▶ _Instruction 1_: Starting at the top of the listing and stopping after the line that contains "line at (1349, 467): present -> none", replace each "solid" with "continuous" and give those lines back with nothing else changed.
___ Passage
The trial court by its summary judgment granted partition of *3the property and quieted the title in plaintiff, on the ground that the decree of the probate court regarding the property was res judicata. Therefore, in the partition action decree the property was divided according to the respective interests of plaintiff Gertrude Adams and defendant DeVaun Adams, as determined by the probate court.

Before considering the defendant’s allegation that summary judgment was improper because material questions of fact still exist, we will consider the question raised by plaintiff in her brief which concerns the question of jurisdiction of the trial court to consider the quiet title action set up by defendant’s counterclaim. In the counterclaim he asserted that the property was not a part of the W. C. Adams estate because it had been transferred to him by quitclaim deed prior to his father’s death.

If the trial court lacked jurisdiction, then the question raised on appeal by defendant need not be discussed. We will first consider this question of jurisdiction.
______
___ Material supplied
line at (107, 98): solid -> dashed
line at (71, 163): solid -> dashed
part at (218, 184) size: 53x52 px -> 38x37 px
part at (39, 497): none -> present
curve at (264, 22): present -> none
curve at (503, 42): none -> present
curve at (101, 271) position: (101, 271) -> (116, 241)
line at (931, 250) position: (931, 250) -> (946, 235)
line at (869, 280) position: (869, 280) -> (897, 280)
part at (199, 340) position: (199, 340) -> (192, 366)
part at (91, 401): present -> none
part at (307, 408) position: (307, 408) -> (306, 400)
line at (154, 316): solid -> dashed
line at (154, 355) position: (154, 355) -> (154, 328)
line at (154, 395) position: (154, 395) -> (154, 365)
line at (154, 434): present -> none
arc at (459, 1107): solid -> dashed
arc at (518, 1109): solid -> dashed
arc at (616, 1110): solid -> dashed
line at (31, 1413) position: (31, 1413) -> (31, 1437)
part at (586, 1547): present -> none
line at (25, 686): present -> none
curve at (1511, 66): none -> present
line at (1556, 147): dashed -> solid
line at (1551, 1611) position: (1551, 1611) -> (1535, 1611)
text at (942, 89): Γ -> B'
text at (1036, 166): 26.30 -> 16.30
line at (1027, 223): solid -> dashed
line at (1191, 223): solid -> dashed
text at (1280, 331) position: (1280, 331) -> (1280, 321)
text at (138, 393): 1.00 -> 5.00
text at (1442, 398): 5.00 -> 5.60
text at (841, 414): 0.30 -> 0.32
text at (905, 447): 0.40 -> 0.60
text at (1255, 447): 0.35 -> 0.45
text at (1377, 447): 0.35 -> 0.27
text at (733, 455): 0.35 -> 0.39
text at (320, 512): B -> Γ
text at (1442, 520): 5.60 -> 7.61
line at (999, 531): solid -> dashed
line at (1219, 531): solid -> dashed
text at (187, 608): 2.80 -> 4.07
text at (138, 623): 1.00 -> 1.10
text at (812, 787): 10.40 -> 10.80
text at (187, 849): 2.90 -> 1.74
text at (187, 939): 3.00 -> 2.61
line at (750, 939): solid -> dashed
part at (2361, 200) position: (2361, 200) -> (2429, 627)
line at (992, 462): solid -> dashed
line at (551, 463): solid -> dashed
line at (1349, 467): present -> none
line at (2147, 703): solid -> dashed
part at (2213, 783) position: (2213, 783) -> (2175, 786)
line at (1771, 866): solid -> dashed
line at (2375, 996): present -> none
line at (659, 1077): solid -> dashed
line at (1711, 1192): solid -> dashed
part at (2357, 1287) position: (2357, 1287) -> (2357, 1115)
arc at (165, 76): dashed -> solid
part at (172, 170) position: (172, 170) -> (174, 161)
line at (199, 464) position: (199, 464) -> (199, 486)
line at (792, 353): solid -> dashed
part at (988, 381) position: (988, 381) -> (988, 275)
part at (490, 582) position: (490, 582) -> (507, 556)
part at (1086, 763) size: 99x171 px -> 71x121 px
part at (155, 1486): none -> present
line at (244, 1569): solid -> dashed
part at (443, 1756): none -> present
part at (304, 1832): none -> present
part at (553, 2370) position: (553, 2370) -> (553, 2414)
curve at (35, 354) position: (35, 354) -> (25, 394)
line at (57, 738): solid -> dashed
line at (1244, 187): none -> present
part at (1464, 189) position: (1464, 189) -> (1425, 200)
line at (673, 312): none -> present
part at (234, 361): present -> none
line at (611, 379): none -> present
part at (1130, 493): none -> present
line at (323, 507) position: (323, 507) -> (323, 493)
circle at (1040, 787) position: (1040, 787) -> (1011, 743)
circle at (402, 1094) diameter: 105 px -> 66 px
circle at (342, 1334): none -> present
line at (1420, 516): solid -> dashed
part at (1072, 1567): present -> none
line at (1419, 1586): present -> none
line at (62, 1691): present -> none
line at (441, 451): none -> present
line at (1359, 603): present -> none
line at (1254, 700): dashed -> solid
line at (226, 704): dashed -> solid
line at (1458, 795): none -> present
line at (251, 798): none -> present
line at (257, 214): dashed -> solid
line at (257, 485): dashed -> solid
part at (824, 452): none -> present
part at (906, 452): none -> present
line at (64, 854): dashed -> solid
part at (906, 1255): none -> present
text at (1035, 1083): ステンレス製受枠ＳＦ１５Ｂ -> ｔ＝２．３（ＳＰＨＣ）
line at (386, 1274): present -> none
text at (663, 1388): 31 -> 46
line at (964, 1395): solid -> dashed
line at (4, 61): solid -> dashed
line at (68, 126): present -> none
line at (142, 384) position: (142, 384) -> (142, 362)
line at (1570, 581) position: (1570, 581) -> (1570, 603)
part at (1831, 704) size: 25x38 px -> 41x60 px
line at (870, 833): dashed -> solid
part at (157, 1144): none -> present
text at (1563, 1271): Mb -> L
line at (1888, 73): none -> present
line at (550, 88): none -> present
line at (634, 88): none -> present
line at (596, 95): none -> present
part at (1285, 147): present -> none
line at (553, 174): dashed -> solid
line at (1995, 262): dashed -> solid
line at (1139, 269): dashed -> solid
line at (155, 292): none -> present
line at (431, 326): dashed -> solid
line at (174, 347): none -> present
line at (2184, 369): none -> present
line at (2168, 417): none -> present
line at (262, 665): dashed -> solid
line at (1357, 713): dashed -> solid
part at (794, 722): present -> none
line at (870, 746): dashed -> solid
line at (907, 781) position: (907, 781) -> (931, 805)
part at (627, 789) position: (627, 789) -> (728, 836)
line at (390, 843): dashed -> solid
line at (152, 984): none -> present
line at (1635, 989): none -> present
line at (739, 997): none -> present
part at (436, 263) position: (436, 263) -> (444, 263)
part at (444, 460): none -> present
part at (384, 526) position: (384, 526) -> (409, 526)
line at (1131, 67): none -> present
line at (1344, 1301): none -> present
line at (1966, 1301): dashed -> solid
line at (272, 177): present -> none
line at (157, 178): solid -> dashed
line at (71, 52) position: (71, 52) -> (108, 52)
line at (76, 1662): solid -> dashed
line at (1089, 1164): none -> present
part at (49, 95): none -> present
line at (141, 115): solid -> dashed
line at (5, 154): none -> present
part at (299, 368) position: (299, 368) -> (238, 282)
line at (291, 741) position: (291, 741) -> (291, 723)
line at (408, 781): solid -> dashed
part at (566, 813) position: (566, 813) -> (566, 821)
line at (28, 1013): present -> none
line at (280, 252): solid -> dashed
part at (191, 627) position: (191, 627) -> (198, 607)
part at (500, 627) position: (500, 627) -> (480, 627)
______
▶ _Instruction 2_: In the court passage, how does the defendant's counterclaim say the property came to him?

▶ _Full solution 1_:
line at (107, 98): continuous -> dashed
line at (71, 163): continuous -> dashed
part at (218, 184) size: 53x52 px -> 38x37 px
part at (39, 497): none -> present
curve at (264, 22): present -> none
curve at (503, 42): none -> present
curve at (101, 271) position: (101, 271) -> (116, 241)
line at (931, 250) position: (931, 250) -> (946, 235)
line at (869, 280) position: (869, 280) -> (897, 280)
part at (199, 340) position: (199, 340) -> (192, 366)
part at (91, 401): present -> none
part at (307, 408) position: (307, 408) -> (306, 400)
line at (154, 316): continuous -> dashed
line at (154, 355) position: (154, 355) -> (154, 328)
line at (154, 395) position: (154, 395) -> (154, 365)
line at (154, 434): present -> none
arc at (459, 1107): continuous -> dashed
arc at (518, 1109): continuous -> dashed
arc at (616, 1110): continuous -> dashed
line at (31, 1413) position: (31, 1413) -> (31, 1437)
part at (586, 1547): present -> none
line at (25, 686): present -> none
curve at (1511, 66): none -> present
line at (1556, 147): dashed -> continuous
line at (1551, 1611) position: (1551, 1611) -> (1535, 1611)
text at (942, 89): Γ -> B'
text at (1036, 166): 26.30 -> 16.30
line at (1027, 223): continuous -> dashed
line at (1191, 223): continuous -> dashed
text at (1280, 331) position: (1280, 331) -> (1280, 321)
text at (138, 393): 1.00 -> 5.00
text at (1442, 398): 5.00 -> 5.60
text at (841, 414): 0.30 -> 0.32
text at (905, 447): 0.40 -> 0.60
text at (1255, 447): 0.35 -> 0.45
text at (1377, 447): 0.35 -> 0.27
text at (733, 455): 0.35 -> 0.39
text at (320, 512): B -> Γ
text at (1442, 520): 5.60 -> 7.61
line at (999, 531): continuous -> dashed
line at (1219, 531): continuous -> dashed
text at (187, 608): 2.80 -> 4.07
text at (138, 623): 1.00 -> 1.10
text at (812, 787): 10.40 -> 10.80
text at (187, 849): 2.90 -> 1.74
text at (187, 939): 3.00 -> 2.61
line at (750, 939): continuous -> dashed
part at (2361, 200) position: (2361, 200) -> (2429, 627)
line at (992, 462): continuous -> dashed
line at (551, 463): continuous -> dashed
line at (1349, 467): present -> none

▶ _Full solution 2_: By quitclaim deed, before his father's death.